Sustainable Design Enrolls at Autodesk University

This year's Autodesk University is getting a darker shade of green, from sustainability-focused classes to event practices that encourage reducing and reusing.

The four-day design software conference, running this week in Las Vegas, will include almost 20 classes focused explicitly on how to use software to bring sustainability to the design process and to actual designs. Although that's only a small portion of the 650 classes, panels, labs and presentations, it's an improvement over last year, which had four sustainability-focused classes.

Nevertheless, sustainable design and biomimicry will pop up throughout the event in other panels and presentations, and even in the way Autodesk runs the conference. "All customers will certainly be hearing about sustainable design," said Lynelle Cameron, Autodesk's director of sustainability. "This is a really important trend in multiple industries that customers are increasingly concerned about."

Cameron estimates that the majority of attendees know that sustainable design is growing in importance, but do not know much about it. "People haven't had to think about material A versus material B until recently," she said.

Attendees will also learn about Autodesk's relationship with the Biomimicry Institute and Biomimicry Guild, which has many of the same clients as Autodesk, Cameron said.

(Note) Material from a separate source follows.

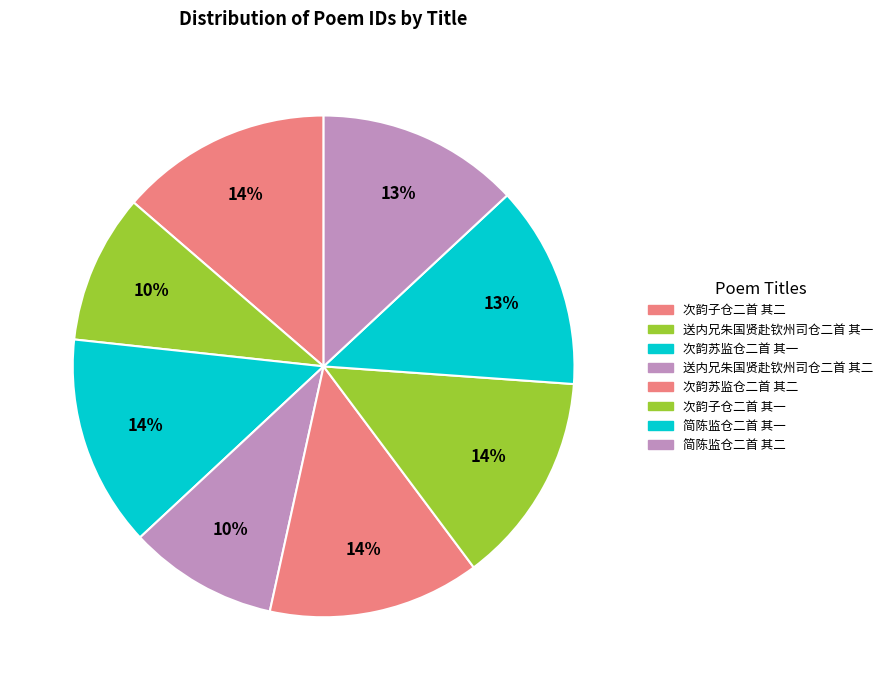

Rank the categories by value from lowest to highest.

送内兄朱国贤赴钦州司仓二首 其一, 送内兄朱国贤赴钦州司仓二首 其二, 简陈监仓二首 其二, 简陈监仓二首 其一, 次韵苏监仓二首 其二, 次韵苏监仓二首 其一, 次韵子仓二首 其二, 次韵子仓二首 其一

Architecture firm HOK architecture, for example, is designing a community in the Himalayas on steep slopes. As part of the design, the firm wants to prevent soil erosion, and is looking a mimicking how tree roots hold soil in place.

Lower-Impact Events

Autodesk is analyzing its events to find out where its biggest impacts are and where it can make the biggest gains. "I see (what we're doing now) as more short-term, immediate things," Cameron said. Autodesk worked with the Venetian Resort Hotel, the conference location, to switch light bulbs to CFLs. Lights will be turned lower during the conference's move in and move out, and turned off when the space isn't being used. "Vegas is an indoor city, so there is almost no natural light," Camerson said. "So those changes add up." Autodesk is also minimizing printed handouts, leaving it up to attendees to print the materials they want, and all food scraps from the event will be turned into feed for a local farm.

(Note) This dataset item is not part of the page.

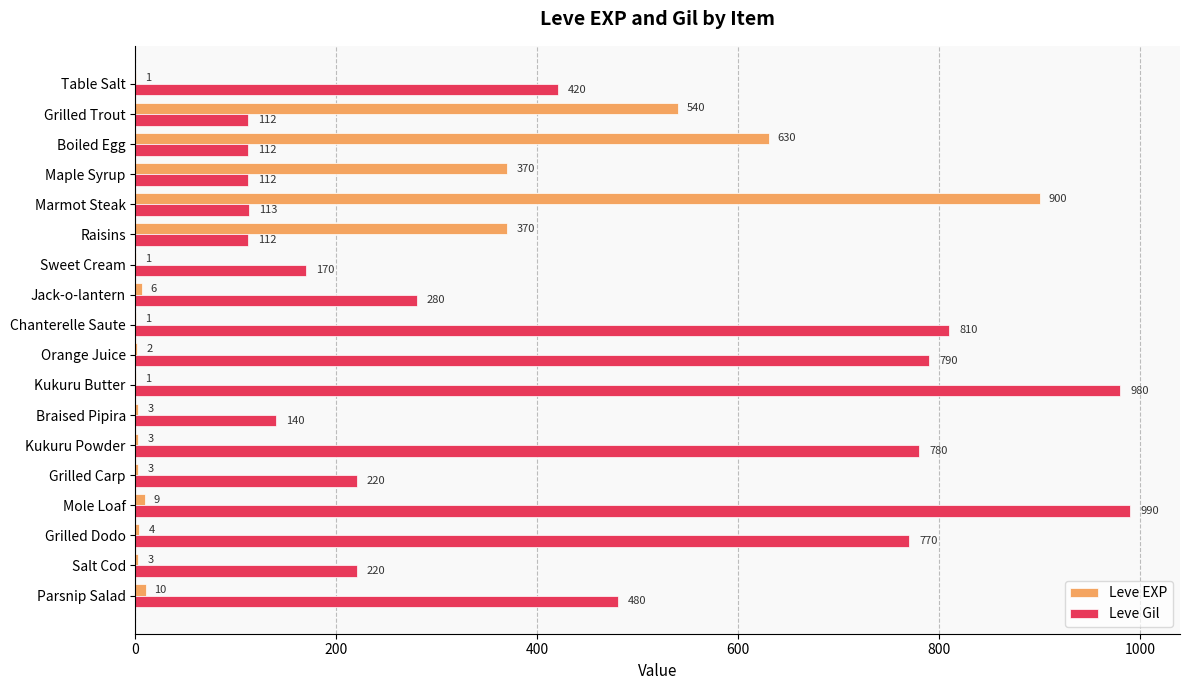

At which category is the sum across all series the highest?

Marmot Steak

Some of Autodesk's other actions are meant to have an impact on attendee actions and work. Signage from last year was turned into messenger bags that will be available at the event. Staff member vests are made out of recycled PET plastic, and the event's booth chairs are 100 percent recycled and recyclable. "We are trying to educate people to new ways of thinking about materials in their design by exhibiting that in the materials we've chosen," Cameron said.

Autodesk expects 9,000 attendees in Las Vegas, but is estimating the number of people who will access the presentations and other information online will reach about 50,000.